Mais, pour réputer la clause d’indexation non écrite en son entier, l’arrêt retient que l’intention du bailleur était d’en faire, sans distinction de ses différentes parties, une condition essentielle et déterminante de son consentement, toutes les stipulations de cette clause revêtant un caractère essentiel, conduisant à l’indivisibilité de celles-ci et empêchant d’opérer un choix entre elles pour n’en conserver que certaines. En se déterminant ainsi, par des motifs impropres à caractériser l’indivisibilité, alors que seule la stipulation prohibée doit être réputée non écrite, la cour d’appel n’a pas donné de base légale à sa décision au regard de l’article L. 145-39 du Code de commerce.
Nature de l’indemnité d’occupation due au propriétaire par l’acquéreur évincé à la suite de l’annulation d’un contrat de vente
NOTAIRE
Dans une décision du 5 janvier 2022, la première chambre civile a énonce qu’il résulte de l’article 1382, devenu 1240, du Code civil qu’ouvre droit à réparation le dommage en lien causal direct et certain avec la faute imputée au notaire, et que l’indemnité d’occupation due au propriétaire par l’acquéreur évincé à la suite de l’annulation d’un contrat de vente est la contrepartie de l’occupation du bien et ne constitue pas un dommage.

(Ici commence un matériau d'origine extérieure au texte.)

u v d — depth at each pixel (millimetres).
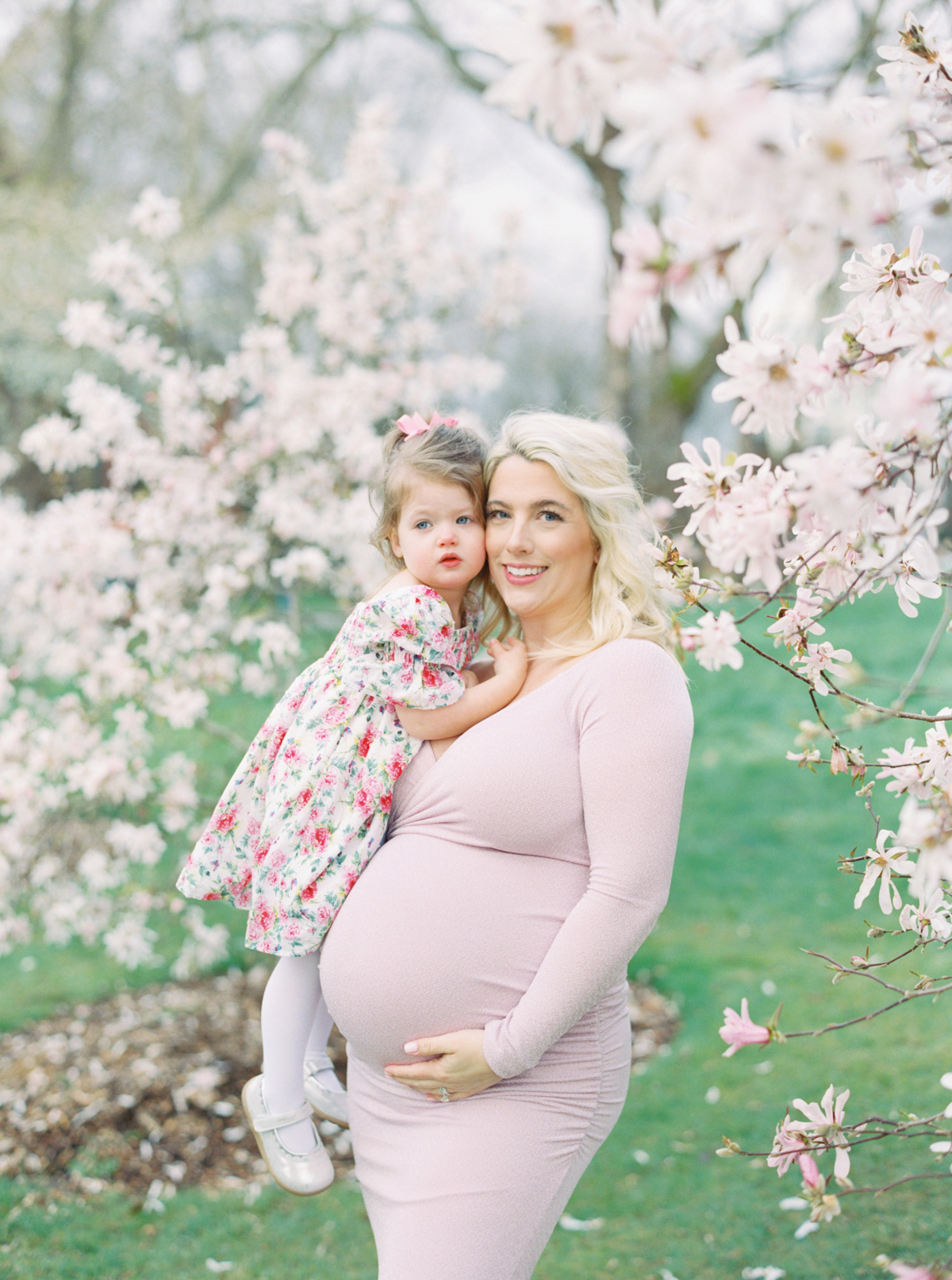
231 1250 2664
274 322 4348
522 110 903
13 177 10875
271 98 10844
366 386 3930
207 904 4875
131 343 3811
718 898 4801
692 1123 3111
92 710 3840
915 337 1170
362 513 3611
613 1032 1758
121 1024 3738
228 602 3895
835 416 1258
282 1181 1903
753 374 1171
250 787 2016
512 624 2131
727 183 797
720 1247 2531
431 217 4246
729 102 788
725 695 7820
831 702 7383
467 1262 1577
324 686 1908
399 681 1784
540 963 1678
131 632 3764
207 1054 3486
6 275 8469
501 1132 1629
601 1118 1732
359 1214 2828
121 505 3926
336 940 1770
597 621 1808
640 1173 2928
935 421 1110
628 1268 2512
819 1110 1498
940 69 1261
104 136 11094
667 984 4047
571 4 863
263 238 9648
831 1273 2324
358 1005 1716
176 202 3729
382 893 1736
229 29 10461
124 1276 2561
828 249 902
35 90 11047
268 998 1941
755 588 1465
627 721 1639
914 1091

Par acte du 10 avril 1987, deux époux vendent un bien immobilier en viager consistant en une maison d’habitation. En 1999, le vendeur assigne les propriétaires en résiliation de la vente, en invoquant une inexécution de leurs obligations contractuelles. Un arrêt du 17 mars 2003 prononce la résiliation de la vente. Par acte reçu le 27 octobre 2003, le vendeur cède la nue-propriété du bien, moyennant le paiement d’une rente viagère à un tiers acquéreur. Le vendeur décède le 21 octobre 2004. À la suite de la cassation de l’arrêt du 17 mars 2003, la cour d’appel de renvoi rejette la demande en résiliation de la vente. Les propriétaires agissent alors en revendication de la maison et un arrêt du 15 octobre 2012 déclare la vente consentie en 2003 inopposable aux propriétaires, ordonne l’expulsion de l’acquéreur et condamne celui-ci à leur verser une indemnité d’occupation. Le 9 juillet 2015, l’acquéreur assigne le notaire en responsabilité et indemnisation.
L’arrêt d’appel (CA Bordeaux, 26 nov. 2019) rejette ces demandes.
La Cour de cassation approuve la cour d’appel. Après avoir relevé que le notaire avait commis une négligence en ne s’inquiétant pas de savoir si l’arrêt du 17 mars 2003 ayant prononcé la résiliation de la vente consentie aux propriétaires était ou non frappé de pourvoi en cassation, la cour d’appel a retenu que la valeur actuelle du bien, dans lequel l’acquéreur soutenait avoir effectué des travaux de rénovation et d’installation, ne présentait pas de lien de causalité avec cette négligence, que l’acquéreur ne justifiait pas avoir effectué de tels travaux et versé des sommes aux propriétaires et qu’à supposer qu’il ait effectivement engagé certaines sommes, leur règlement constituait soit la contrepartie de l’occupation du bien, soit était lié aux améliorations apportées dont il pouvait demander le remboursement au vendeur ou aux propriétaires. Elle a pu en déduire que les demandes de dommages-intérêts formées à l’encontre du notaire doivent être écartées.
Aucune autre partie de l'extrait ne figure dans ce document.